The 13C Stable Isotopes Project, undertaken starting in 2020 by CRANE’s institutional partner at Cornell University, is an ambitious attempt to look at changes in the ratio of stable carbon-13 to carbon-12 isotopes, and use them to understand climate in eras before modern climate records. “If somebody had written down meteorological records every day, we wouldn’t need to do this,” says Sturt Manning, Distinguished Professor of Arts and Sciences in Classics at Cornell University, and Director of the Cornell Tree Ring Laboratory, who co-supervises the project with Cornell Research Associate Brita Lorentzen. Since such records did not exist during CRANE’s period and area of interest, the next best thing is what Manning calls “environmental or natural archives” – the climate information written into nature, and especially into the annual growth rings of trees, since they can be dated precisely.

The C-13 project builds on the work that has already been done at Cornell’s Tree Ring Laboratory to build up tree ring records from the CRANE region and periods of interest: “We’ve built a new 600-year record from a site in Northern Syria and other records from the east Mediterranean-Levant region,” Manning says, “so it’s because we have some of these records from the Bronze Age period that, now we can do this.” Beginning with the period lasting roughly 1450 to 750 BC, Manning and his colleagues are taking wood samples from archeological sites and examining the ratio of carbon isotopes within them, to find clues about what was going on in climate at the time. “If a plant is growing somewhere, and the climate changes to become more arid, for example,” Manning says, “that’s going to leave slight changes in the ratio of the carbon isotopes you will find in the plant.”
Once the COVID-19 pandemic ends and access to laboratories becomes less limited, the project will engage graduate and undergraduate students at Cornell and move ahead with more processing and measurements.
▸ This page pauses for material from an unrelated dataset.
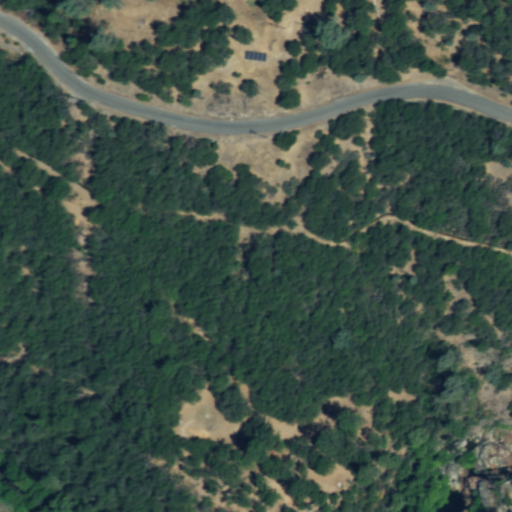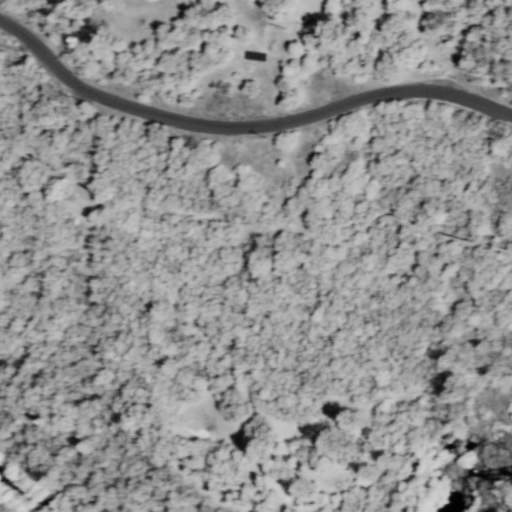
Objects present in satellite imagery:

With their help, the project will be able to collect the replicate data that are necessary to ensure a robust record and likely climate history.
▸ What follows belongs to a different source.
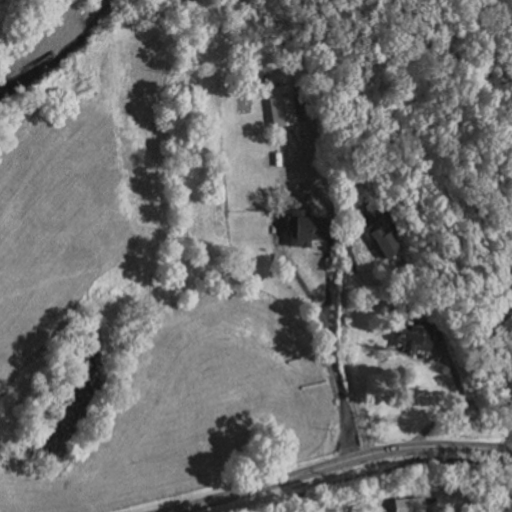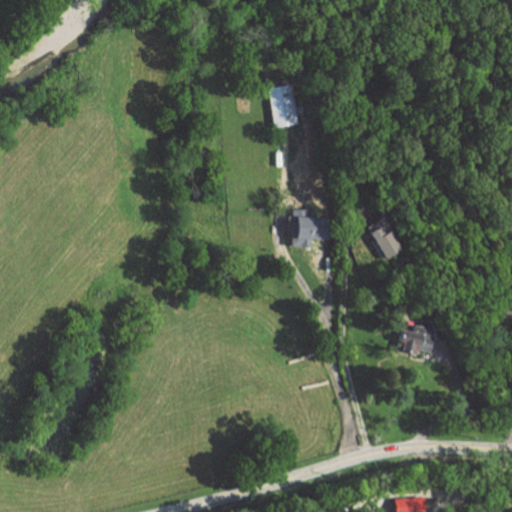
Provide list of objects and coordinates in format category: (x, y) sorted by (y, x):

By building these detailed “proxy” climate records, it may become possible to get a better idea of how changes in climate correlate with changes in human civilization. Manning says that there have always been hypotheses for the rise and fall of civilizations: “Often you blame invaders, or migration, and then there was a move to start blaming sources like climate, or extraterrestrial impacts.” With the C-13 project’s high-resolution records, it will be possible to say definitively that some hypotheses don’t work, “and we can see if climate change is, or is not, a likely driver in some key cases.”